The trick is to write :
$$\begin{align*}A_3^2 &= \left\|\hat{h}_{\ell}- \mathbb E[\hat{h}_{\ell}] +\mathbb E[\hat{h}_{\ell}]-h\right\|_2^2\\
&=\left\|\hat{h}_{\ell}- \mathbb E[\hat{h}_{\ell}]\right\|_2^2 + \left\|\mathbb E[\hat{h}_{\ell}]-h\right\|_2^2 + 2\left\langle\hat{h}_{\ell}- \mathbb E[\hat{h}_{\ell}],\mathbb E[\hat{h}_{\ell}]-h\right\rangle\tag1\end{align*} $$
Using Fubini's theorem and the fact that $\mathbb E[\hat{h}_{\ell}]-h $ is non random, we have :
$$\begin{align*}\mathbb E\left[\left\langle\hat{h}_{\ell}- \mathbb E[\hat{h}_{\ell}],\mathbb E[\hat{h}_{\ell}]-h\right\rangle\right] &=\int_\Omega\int_\mathbb R\left(\hat{h}_{\ell}(x,\omega)- \mathbb E[\hat{h}_{\ell}(x)]\right)\cdot\left(\mathbb E[\hat{h}_{\ell}(x)] - h(x)\right) dx\ d\mathbb P(\omega)\\
&=\int_\mathbb{R}\int_\Omega\left(\hat{h}_{\ell}(x,\omega)- \mathbb E[\hat{h}_{\ell}(x)]\right)\cdot\left(\mathbb E[\hat{h}_{\ell}(x)] - h(x)\right) d\mathbb P(\omega)\ dx\\
&=\int_\mathbb{R}\left(\mathbb E[\hat{h}_{\ell}(x)] - h(x)\right)\int_\Omega\left(\hat{h}_{\ell}(x,\omega)- \mathbb E[\hat{h}_{\ell}(x)]\right)\ d\mathbb P(\omega)\ dx\\
&=\int_\mathbb{R}\left(\mathbb E[\hat{h}_{\ell}(x)] - h(x)\right)\mathbb E\left[\hat{h}_{\ell}(x)-\mathbb E[\hat{h}_{\ell}(x)]\right]\ dx\\
&= 0\tag2\end{align*} $$
(Note : I spelled it out in detail to make it clear, but it just boils down to $\mathbb E[\langle X, c\rangle] = \langle \mathbb E[X],c\rangle $ whenever $X$ is random and $c$ isn't)

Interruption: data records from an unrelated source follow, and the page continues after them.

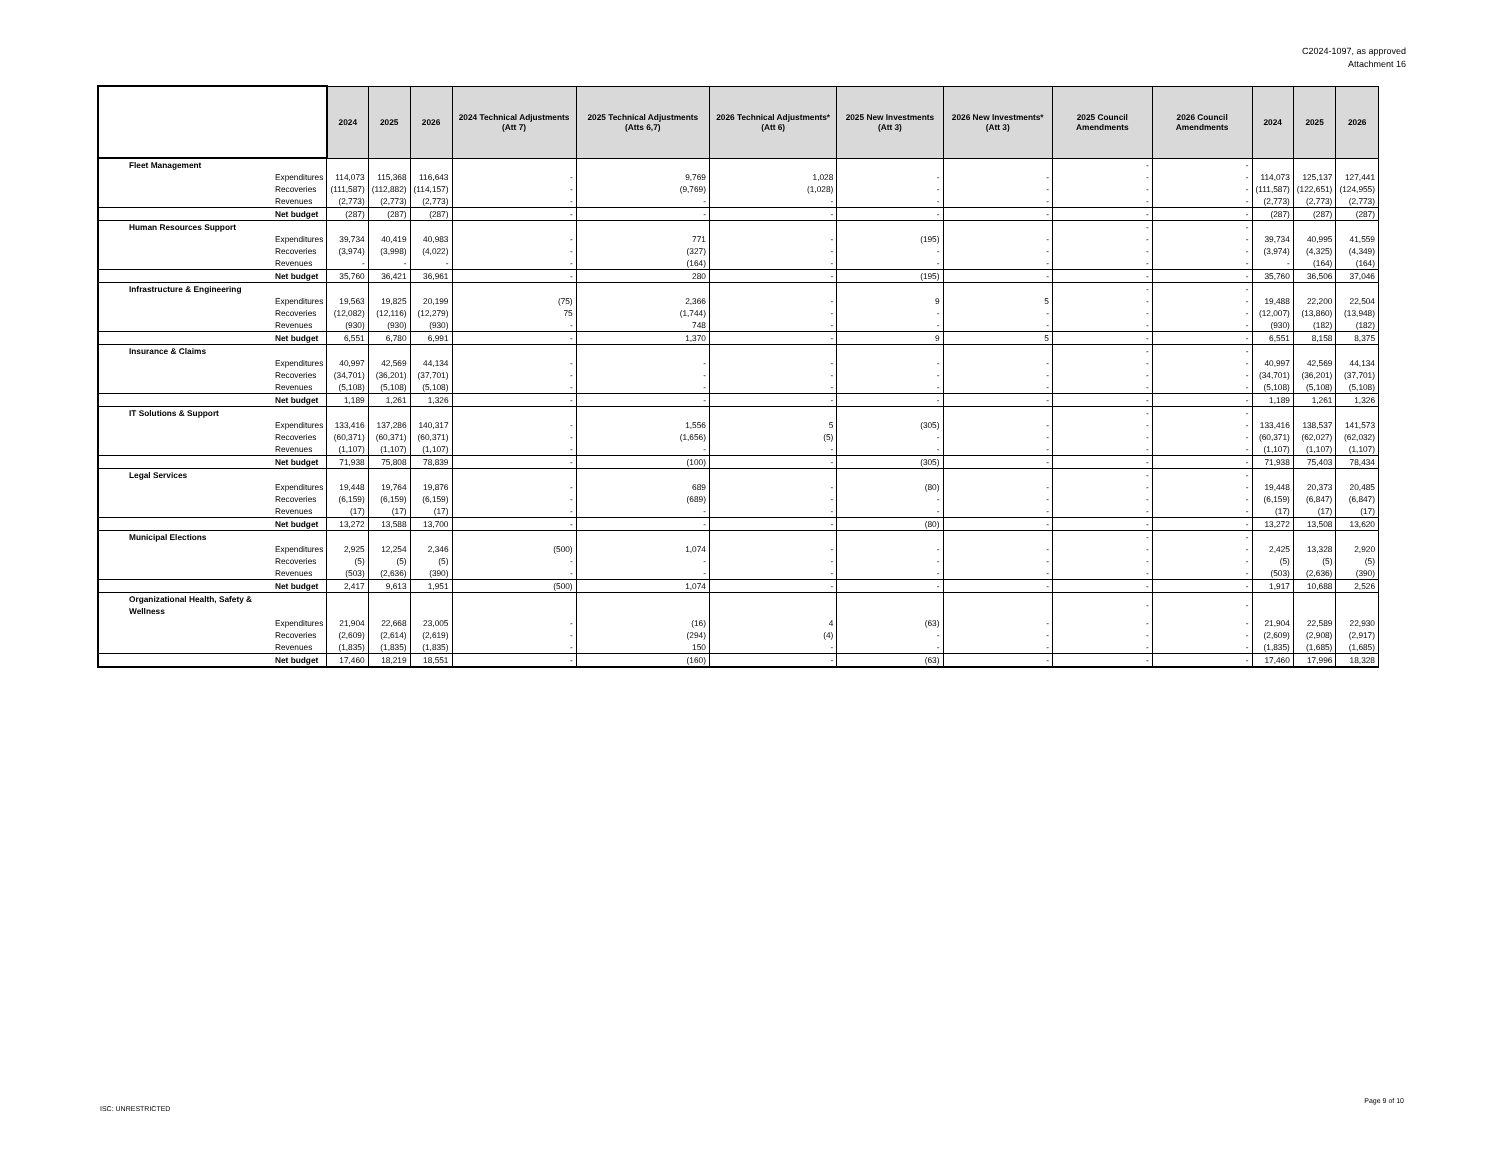C2024-1097, as approved
Attachment 16
| | | 2024 | 2025 | 2026 | 2024 Technical Adjustments (Att 7) | 2025 Technical Adjustments (Atts 6,7) | 2026 Technical Adjustments* (Att 6) | 2025 New Investments (Att 3) | 2026 New Investments* (Att 3) | 2025 Council Amendments | 2026 Council Amendments | 2024 | 2025 | 2026 |
| --- | --- | --- | --- | --- | --- | --- | --- | --- | --- | --- | --- | --- | --- | --- |
| Fleet Management | | | | | | | | | | - | - | | | |
| | Expenditures | 114,073 | 115,368 | 116,643 | - | 9,769 | 1,028 | - | - | - | - | 114,073 | 125,137 | 127,441 |
| | Recoveries | (111,587) | (112,882) | (114,157) | - | (9,769) | (1,028) | - | - | - | - | (111,587) | (122,651) | (124,955) |
| | Revenues | (2,773) | (2,773) | (2,773) | - | - | - | - | - | - | - | (2,773) | (2,773) | (2,773) |
| | Net budget | (287) | (287) | (287) | - | - | - | - | - | - | - | (287) | (287) | (287) |
| Human Resources Support | | | | | | | | | | - | - | | | |
| | Expenditures | 39,734 | 40,419 | 40,983 | - | 771 | - | (195) | - | - | - | 39,734 | 40,995 | 41,559 |
| | Recoveries | (3,974) | (3,998) | (4,022) | - | (327) | - | - | - | - | - | (3,974) | (4,325) | (4,349) |
| | Revenues | - | - | - | - | (164) | - | - | - | - | - | - | (164) | (164) |
| | Net budget | 35,760 | 36,421 | 36,961 | - | 280 | - | (195) | - | - | - | 35,760 | 36,506 | 37,046 |
| Infrastructure & Engineering | | | | | | | | | | - | - | | | |
| | Expenditures | 19,563 | 19,825 | 20,199 | (75) | 2,366 | - | 9 | 5 | - | - | 19,488 | 22,200 | 22,504 |
| | Recoveries | (12,082) | (12,116) | (12,279) | 75 | (1,744) | - | - | - | - | - | (12,007) | (13,860) | (13,948) |
| | Revenues | (930) | (930) | (930) | - | 748 | - | - | - | - | - | (930) | (182) | (182) |
| | Net budget | 6,551 | 6,780 | 6,991 | - | 1,370 | - | 9 | 5 | - | - | 6,551 | 8,158 | 8,375 |
| Insurance & Claims | | | | | | | | | | - | - | | | |
| | Expenditures | 40,997 | 42,569 | 44,134 | - | - | - | - | - | - | - | 40,997 | 42,569 | 44,134 |
| | Recoveries | (34,701) | (36,201) | (37,701) | - | - | - | - | - | - | - | (34,701) | (36,201) | (37,701) |
| | Revenues | (5,108) | (5,108) | (5,108) | - | - | - | - | - | - | - | (5,108) | (5,108) | (5,108) |
| | Net budget | 1,189 | 1,261 | 1,326 | - | - | - | - | - | - | - | 1,189 | 1,261 | 1,326 |
| IT Solutions & Support | | | | | | | | | | - | - | | | |
| | Expenditures | 133,416 | 137,286 | 140,317 | - | 1,556 | 5 | (305) | - | - | - | 133,416 | 138,537 | 141,573 |
| | Recoveries | (60,371) | (60,371) | (60,371) | - | (1,656) | (5) | - | - | - | - | (60,371) | (62,027) | (62,032) |
| | Revenues | (1,107) | (1,107) | (1,107) | - | - | - | - | - | - | - | (1,107) | (1,107) | (1,107) |
| | Net budget | 71,938 | 75,808 | 78,839 | - | (100) | - | (305) | - | - | - | 71,938 | 75,403 | 78,434 |
| Legal Services | | | | | | | | | | - | - | | | |
| | Expenditures | 19,448 | 19,764 | 19,876 | - | 689 | - | (80) | - | - | - | 19,448 | 20,373 | 20,485 |
| | Recoveries | (6,159) | (6,159) | (6,159) | - | (689) | - | - | - | - | - | (6,159) | (6,847) | (6,847) |
| | Revenues | (17) | (17) | (17) | - | - | - | - | - | - | - | (17) | (17) | (17) |
| | Net budget | 13,272 | 13,588 | 13,700 | - | - | - | (80) | - | - | - | 13,272 | 13,508 | 13,620 |
| Municipal Elections | | | | | | | | | | - | - | | | |
| | Expenditures | 2,925 | 12,254 | 2,346 | (500) | 1,074 | - | - | - | - | - | 2,425 | 13,328 | 2,920 |
| | Recoveries | (5) | (5) | (5) | - | - | - | - | - | - | - | (5) | (5) | (5) |
| | Revenues | (503) | (2,636) | (390) | - | - | - | - | - | - | - | (503) | (2,636) | (390) |
| | Net budget | 2,417 | 9,613 | 1,951 | (500) | 1,074 | - | - | - | - | - | 1,917 | 10,688 | 2,526 |
| Organizational Health, Safety & Wellness | | | | | | | | | | - | - | | | |
| | Expenditures | 21,904 | 22,668 | 23,005 | - | (16) | 4 | (63) | - | - | - | 21,904 | 22,589 | 22,930 |
| | Recoveries | (2,609) | (2,614) | (2,619) | - | (294) | (4) | - | - | - | - | (2,609) | (2,908) | (2,917) |
| | Revenues | (1,835) | (1,835) | (1,835) | - | 150 | - | - | - | - | - | (1,835) | (1,685) | (1,685) |
| | Net budget | 17,460 | 18,219 | 18,551 | - | (160) | - | (63) | - | - | - | 17,460 | 17,996 | 18,328 |
ISC: UNRESTRICTED
Page 9 of 10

Putting $(1)$ and $(2)$ together, we get
$$\begin{align*} \mathbb{E}[A_3^2]&=\mathbb{E}\left[\left\|\hat{h}_{\ell}-\mathbb{E}[\hat{h}_{\ell}]\right\|_2^2\right] + \mathbb E\left[\left\|\mathbb{E}[\hat{h}_{\ell}]-h\right\|_2^2\right]\\
&\stackrel{(\star)}{=}\mathbb{E}\left[\left\|\hat{h}_{\ell}-\mathbb{E}[\hat{h}_{\ell}]\right\|_2^2\right] + \left\|\mathbb{E}[\hat{h}_{\ell}]-h\right\|_2^2\end{align*} $$
As desired. (Equality $(\star)$ follows again from the fact that $\left\|\mathbb{E}[\hat{h}_{\ell}]-h\right\|_2^2$ is not random)